If you’re lucky, you hunt frequently. If you’re really lucky, your dog stays healthy and well-conditioned all season. I don’t trust this to luck.
At the end of a hunt, I want to help my dog recover for the next day in the field. A number of studies (on sled dogs and bird dogs) and some long discussions with research vets and field trialers have convinced me that what you do at the end of the hunt day is critical if you want maximum performance from your dog the next day.
I give my dogs’ muscles the cell-repairing glycogen (a carbohydrate) they need. Research shows that if you do that consistently, your dogs’ muscles can experience up to a 95-percent recovery rate overnight. Based on current science and my practical experience, here’s one way to maximize the effectiveness of both a conditioning regime and any supplements you decide to add to your dog’s diet.
1. Immediately after your dog is done hunting (within 15 minutes) provide water mixed with maltodextrin (see package directions for dosage). Maltodextrin is a tasteless white powder (a derivative of corn) that a dog’s body converts to glycogen. Any nutritional supplement store catering to bodybuilders will have the plain stuff; one dog-specific brand I like is “Glycocharge.” It’s liver-flavored, and quite palatable to a dog. I’ve never seen a dog refuse to drink this concoction.

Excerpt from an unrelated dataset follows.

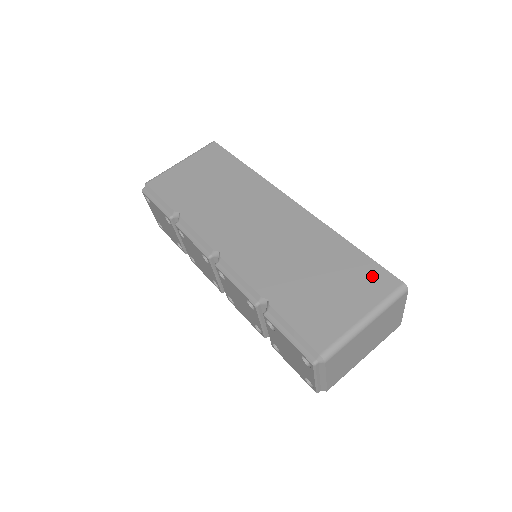
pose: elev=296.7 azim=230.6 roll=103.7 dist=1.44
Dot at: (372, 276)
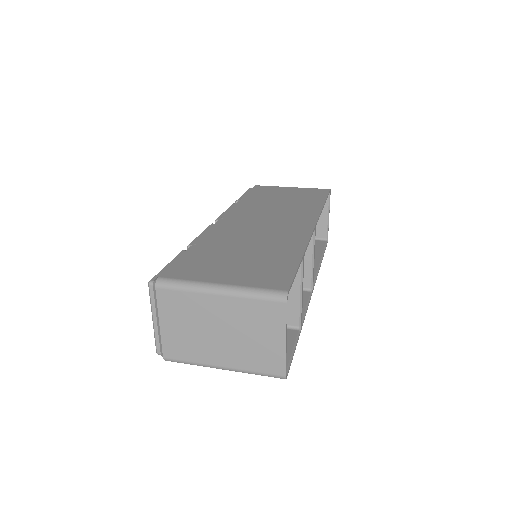
Dot at: (276, 275)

2. Do not add maltodextrin to food. The fat in dog food inhibits the uptake of the nutrients in the maltodextrin.
3. Give it time to be absorbed. Wait at least another hour and a half before feeding. I feed almost a full daily ration in a single feeding, because I don’t feed my dogs the morning of a hunt. And when I feed, I’ll add a powdered pork-fat supplement and mix it all with plenty of water. This should help with the calorie deficit sure to develop over weeks of hunting.
4. There are a number of bars, powders, and other forms of glycogen or protein to be given before or during a hunt. Being low in volume, they probably don’t do any harm, and may do some good. But if you think about the physiological processes, particularly how nutrients are absorbed and metabolized, most won’t do much good until the next day if they haven’t been pooped or peed out before then.
Yes, your dog will lose weight during a long season, in part from his hard work and partly because you’re not feeding him on the morning of a hunt day. But the added fat and larger portion in the evening should keep him firing on all eight cylinders until you both get home and return to couch-potato status until the next trip.